■ Task instructions
Count the lines in the material below that contain the string "githubusercontent", treating uppercase and lowercase as different, and reply with only that number.

■ Exercise input
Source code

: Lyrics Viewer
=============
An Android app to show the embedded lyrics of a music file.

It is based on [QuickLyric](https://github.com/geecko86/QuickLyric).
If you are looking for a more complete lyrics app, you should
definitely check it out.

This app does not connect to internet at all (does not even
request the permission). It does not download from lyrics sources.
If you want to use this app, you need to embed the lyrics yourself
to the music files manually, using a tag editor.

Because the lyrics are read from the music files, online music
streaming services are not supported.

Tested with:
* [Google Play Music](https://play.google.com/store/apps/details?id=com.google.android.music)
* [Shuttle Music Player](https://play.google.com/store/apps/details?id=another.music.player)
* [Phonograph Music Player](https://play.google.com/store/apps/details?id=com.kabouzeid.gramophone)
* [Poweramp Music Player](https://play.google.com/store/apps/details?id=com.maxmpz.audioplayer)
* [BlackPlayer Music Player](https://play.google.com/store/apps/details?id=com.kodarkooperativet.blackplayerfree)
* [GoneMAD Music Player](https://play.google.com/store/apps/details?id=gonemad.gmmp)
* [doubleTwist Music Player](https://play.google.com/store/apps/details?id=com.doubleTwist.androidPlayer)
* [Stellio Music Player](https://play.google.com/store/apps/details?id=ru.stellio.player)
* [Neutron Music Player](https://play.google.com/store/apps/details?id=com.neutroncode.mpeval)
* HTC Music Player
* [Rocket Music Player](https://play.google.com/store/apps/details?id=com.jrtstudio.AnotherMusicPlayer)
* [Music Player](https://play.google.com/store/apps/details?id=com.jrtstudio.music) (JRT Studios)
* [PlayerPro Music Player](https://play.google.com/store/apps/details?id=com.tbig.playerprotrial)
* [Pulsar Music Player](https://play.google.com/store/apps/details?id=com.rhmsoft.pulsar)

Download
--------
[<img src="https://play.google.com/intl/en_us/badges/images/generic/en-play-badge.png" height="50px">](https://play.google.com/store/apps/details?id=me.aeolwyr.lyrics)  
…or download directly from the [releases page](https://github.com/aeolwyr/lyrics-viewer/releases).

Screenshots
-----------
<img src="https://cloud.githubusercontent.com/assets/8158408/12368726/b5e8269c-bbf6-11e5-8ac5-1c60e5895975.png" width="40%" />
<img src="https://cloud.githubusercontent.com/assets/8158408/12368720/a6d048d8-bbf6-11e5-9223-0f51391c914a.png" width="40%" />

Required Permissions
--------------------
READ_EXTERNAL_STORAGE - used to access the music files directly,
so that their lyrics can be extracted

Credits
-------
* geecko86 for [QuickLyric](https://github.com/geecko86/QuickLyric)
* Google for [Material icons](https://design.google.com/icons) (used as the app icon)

■ Solution for this problem
2